## WRITTEN TASK
If a line in the entries below holds the string "sales", copy it.

## RECORD EXCERPTS
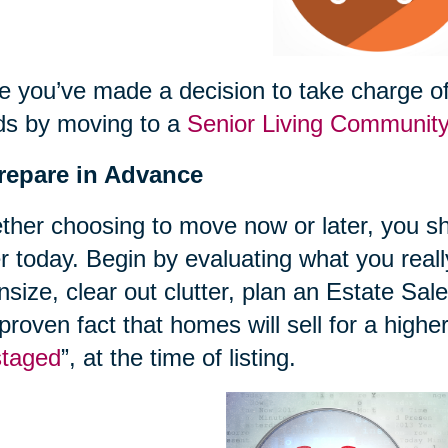
 you’ve made a decision to take charge of 
ds by moving to a
Senior Living Communit
Prepare in Advance
her choosing to move now or later, you sh
r today. Begin by evaluating what you reall
size, clear out clutter, plan an Estate Sal
 proven fact that homes will sell for a highe
staged
”, at the time of listing.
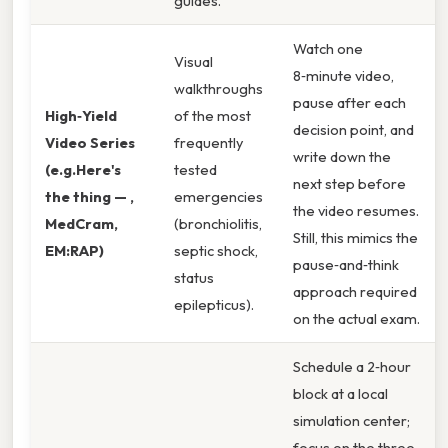
guides.
Watch one
Visual
8‑minute video,
walkthroughs
pause after each
High‑Yield
of the most
decision point, and
Video Series
frequently
write down the
(e.g.Here's
tested
next step before
the thing — ,
emergencies
the video resumes.
MedCram,
(bronchiolitis,
Still, this mimics the
EM:RAP)
septic shock,
pause‑and‑think
status
approach required
epilepticus).
on the actual exam.
Schedule a 2‑hour
block at a local
simulation center;
focus on the three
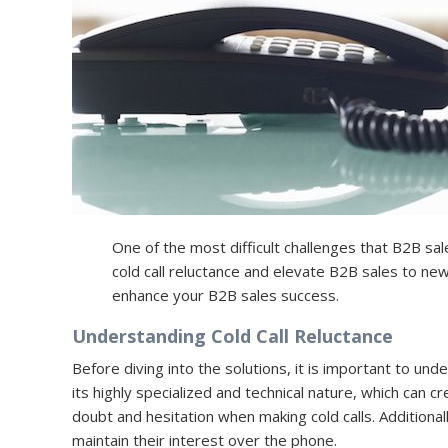
One of the most difficult challenges that B2B sal
cold call reluctance and elevate B2B sales to new 
enhance your B2B sales success.
Understanding Cold Call Reluctance
Before diving into the solutions, it is important to unde
its highly specialized and technical nature, which can
doubt and hesitation when making cold calls. Additional
maintain their interest over the phone.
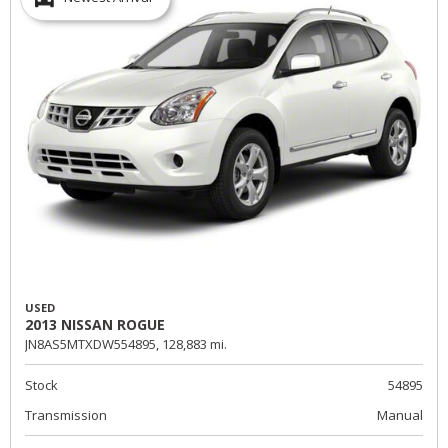
USED
2013 NISSAN ROGUE
JN8AS5MTXDW554895,
128,883 mi.
Stock
54895
Transmission
Manual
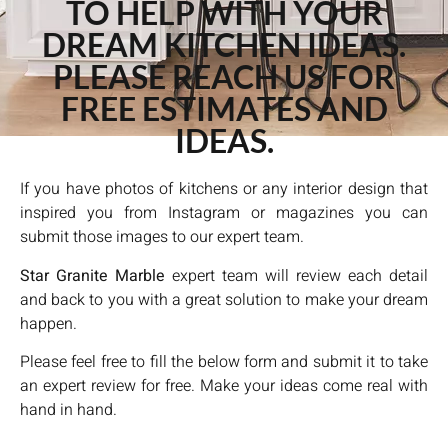
TO HELP WITH YOUR
DREAM KITCHEN IDEAS.
PLEASE REACH US FOR
FREE ESTIMATES AND
IDEAS.
If you have photos of kitchens or any interior design that
inspired you from Instagram or magazines you can
submit those images to our expert team.
Star Granite Marble
expert team will review each detail
and back to you with a great solution to make your dream
happen.
Please feel free to fill the below form and submit it to take
an expert review for free. Make your ideas come real with
hand in hand.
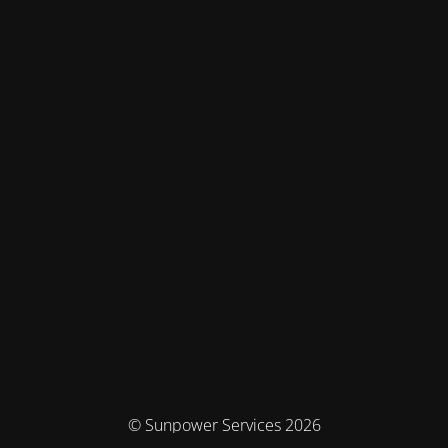
© Sunpower Services 2026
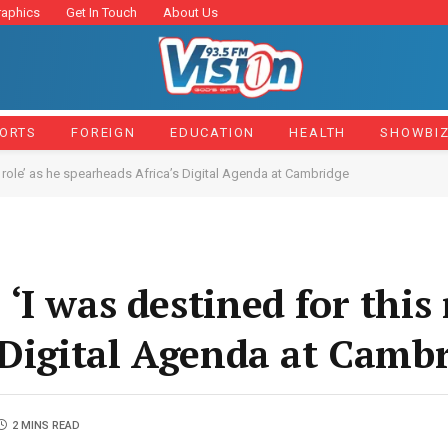
raphics
Get In Touch
About Us
ORTS
FOREIGN
EDUCATION
HEALTH
SHOWBI
 role’ as he spearheads Africa’s Digital Agenda at Cambridge
I was destined for this r
 Digital Agenda at Camb
2 MINS READ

## WRITTEN SOLUTION
cold call reluctance and elevate B2B sales to new 
enhance your B2B sales success.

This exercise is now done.